Image by Warren Bennet, Wikimedia Commons
Modern immigration controls in the UK are exactly the same age (to the day) as our EU membership. The whole structure of them can be changed.
Before and after World War II there were around 600 million British people eligible to enter and live in the UK from the colonies and the commonwealth as “British subjects”. From 1949 the new term “Citizens of the United Kingdom and Colonies” was coined, but they continued to enjoy the right to enter, live and work in the UK as citizens. Racist agitation in the 1960s led to the UK tightening its borders to the entry of non-white citizens through the Immigration Acts in 1962 and 1968. The latter Act was later found by the European Commission of Human Rights to have been racially discriminatory and motivated by racism towards East Africans. The basis of the modern immigration system is set in the Immigration Act 1971. Without setting out all the details, the basic position was that citizens who lived in the UK on 1 January 1973 (coincidentally the day we joined the EU) were entitled to stay indefinitely and were exempt from deportation.
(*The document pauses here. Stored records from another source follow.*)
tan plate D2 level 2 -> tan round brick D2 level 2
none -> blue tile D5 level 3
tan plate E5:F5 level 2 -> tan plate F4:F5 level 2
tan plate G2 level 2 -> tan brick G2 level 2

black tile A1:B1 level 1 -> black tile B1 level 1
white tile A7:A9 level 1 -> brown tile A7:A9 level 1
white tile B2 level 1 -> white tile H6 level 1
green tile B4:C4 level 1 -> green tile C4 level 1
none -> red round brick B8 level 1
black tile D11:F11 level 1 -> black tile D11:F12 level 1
Children of such people are also (largely) in the UK legally.
People live in the UK legally under a variety of different statuses. Often they do not trouble to formalise or promote their status to citizens where it is not necessary to do so. Recently the government has imposed requirements on people who have a perfect legal right to citizenship or to live in the UK, to prove as much. It has also created a deliberately “hostile environment” which has meant that there are many more moments when the necessity of proving one’s status arise (entitlement to benefits, renting a flat, access to the NHS etc). The government has also cut legal aid so that people in the position of having to prove their rights have found it much more difficult to do so. Those who cannot prove entitlement are then denied their rights and subject to detention and deportation.
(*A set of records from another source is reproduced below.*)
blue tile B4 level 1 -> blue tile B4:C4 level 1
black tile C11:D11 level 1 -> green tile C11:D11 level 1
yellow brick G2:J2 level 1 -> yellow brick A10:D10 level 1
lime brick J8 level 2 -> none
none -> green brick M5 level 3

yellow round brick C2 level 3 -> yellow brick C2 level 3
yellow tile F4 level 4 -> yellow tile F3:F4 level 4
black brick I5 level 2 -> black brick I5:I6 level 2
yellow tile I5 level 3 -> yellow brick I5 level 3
The term “Windrush generation” perhaps masks the fact that problems are not limited to people from the Caribbean since East Africans and South Asians in particular are affected by these measures. Nor are the problems limited to those who came as citizens between 1948 and 1973. The hostile environment cuts much deeper into commonwealth citizens’ communities: children, grandchildren, spouses, those who arrived legally after 1973 and many others with unclear statuses are all affected.
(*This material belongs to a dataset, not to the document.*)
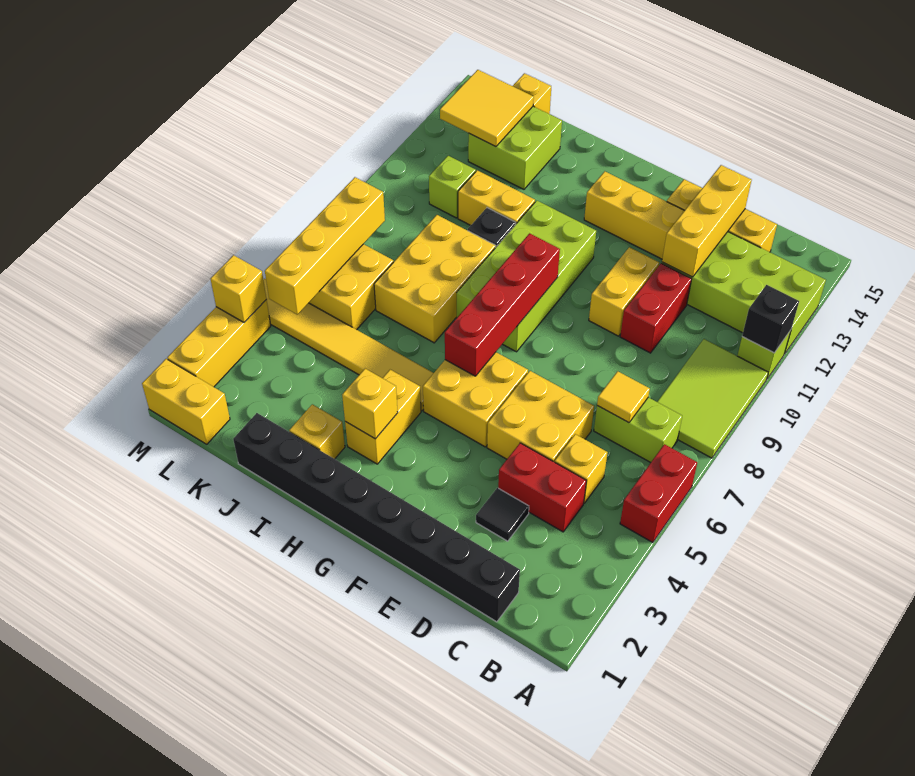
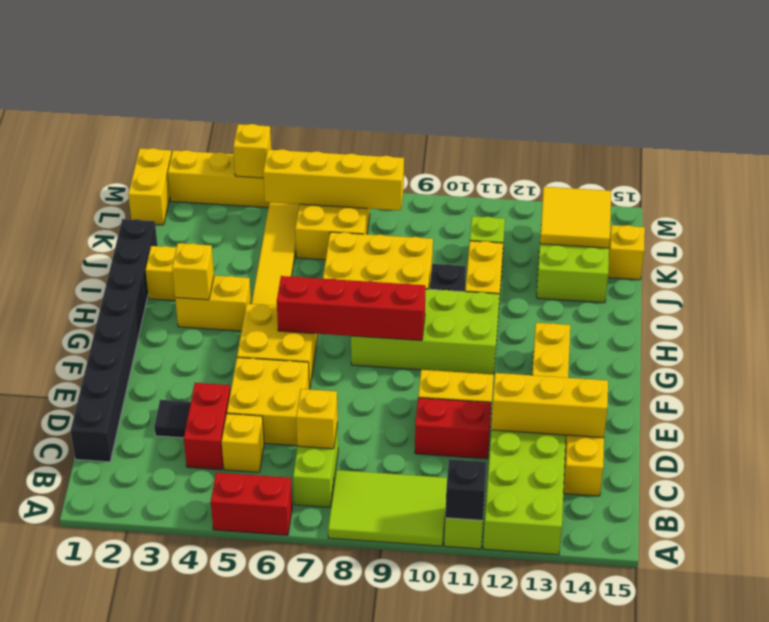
yellow tile C7 level 2 -> yellow brick C7 level 2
Nor are these issues limited to Commonwealth citizens. At the same time the government is also effecting mass removal of EU nationals in the face of similar free movement rights to those held by Commonwealth citizens. Over 3,000 people largely from Poland, Romania and the Baltic states have been removed under Operation Nexus since 2012. Many are vulnerable economically or due to be the victims of organised crime (such as women trafficked to the UK for the purposes of sexual exploitation). Operation Nexus is being used to detain and remove anyone who has had contact with state authorities.
After Brexit, the scandals will only increase as the incompetence, hostility and nativism of the Home Office is brought to bear on millions of people who have legal rights to be in the UK.
The Home Office is now out of step with the population. The trajectory of its policies can be turned around. A group of us have started a new organisation which aims to do this. It is called Kindred.